Below is a runnable example of my current implementation (requires this ordereddict class):

from collections import OrderedDict

string_length = 20

idx_region_map = OrderedDict()
idx_region_map[0] = [(0,2), (7,10)]
idx_region_map[1] = [(4,5), (18,19)]
idx_region_map[2] = [(3,3), (5,6), (10,13)]
idx_region_map[3] = [(15,17), (19,20)]

# Which can be represented as follows:
#
#  |012345678901234567890|
# 0|ooo----oooo----------|
# 1|----oo------------oo-|
# 2|---o-oo---oooo-------|
# 3|---------------ooo-oo|
# ...

def filter_overlaps(string_length, idx_region_map):
    region_idx_map = {}
    occupied = [False for i in range(string_length)]
    for idx, regions in idx_region_map.items():
        for region in regions:
            start, end = region[0], region[1] + 1
            overlaps = any(occupied[start:end])

            if not overlaps:
                for i in range(start, end):
                    occupied[i] = True
                region_idx_map[region] = idx
    return region_idx_map


# Prints: {(3, 3): 2, (4, 5): 1, (18, 19): 1, (7, 10): 0, (0, 2): 0, (15, 17): 3}
print filter_overlaps(string_length, idx_region_map)

This seems to work well enough for my needs, but I'm curious to learn what alternative algorithms are there to solve this problem. For example, using different data structures or something more efficient than the above.

Answer 1

Instead of occupied = [False]*string_length you could maintain a data structure that stores non-overlapping ranges seen so far and supports .overlaps(start, end) operation:

def overlaps(self, start, end):
    # invariant: all stored intervals do not overlap
    # perform binary search on non-overlapping intervals O(log n)
    # if overlaps; merge with stored intervals O(m)
    # else store (start, end) O(1)
    # return whether (start, end) overlaps with already seen intervals

Complexity is O(log n + m), where n - number of stored intervals, m - number of intervals that overlap with given range.

if string_length is not large your algorithm seems fine as is.

Answer 2

You can use an Interval tree.

I don't understand Python but I think you are doing a brute force here.

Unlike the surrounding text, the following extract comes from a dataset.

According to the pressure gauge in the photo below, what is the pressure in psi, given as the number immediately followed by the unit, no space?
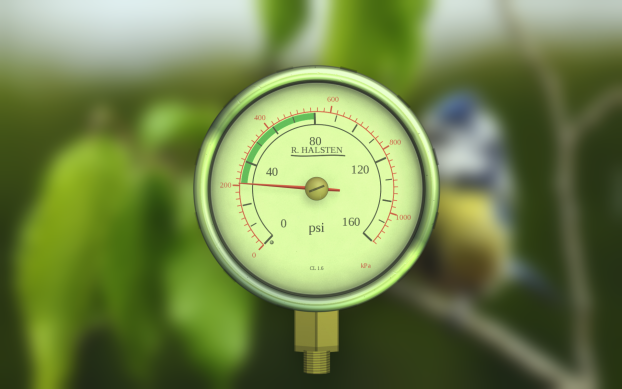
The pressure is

Another way would be to sort based on start index; so for your e.g you get

0 3 4 5 7 10 15 18 19

Now go through each start index and check where its corresponding end index lies w.r.t following start indices through a binary search i.e. here we take 0, get its end index which is 2 and see where 2 lies. Because 2 lies immediately after 0 it does not overlap anything but let's say 0's end index was 17 then it would mean 0,17 overlaps all start indices until 15 which are 3,4,5,7,10,15. The complexity is nlogn.

Edit

What I just realized is that you are retaining 4,5 though 4,5 and 5,6 overlap and I guess because 4,5 integer key is 1 which is less than integer key of 5,6 which is 2. So I guess you always retain the lower integer key though it is overlapping.

If this is the case, the complexity would be O(n^2) because you can't blindly do a binary search. For e.g. if 4's end index was 10 then you will have to go through 5,7 and 10 to check if their integer key is less than 4's. If it is then 4 and its end index can be filtered otherwise retain 4.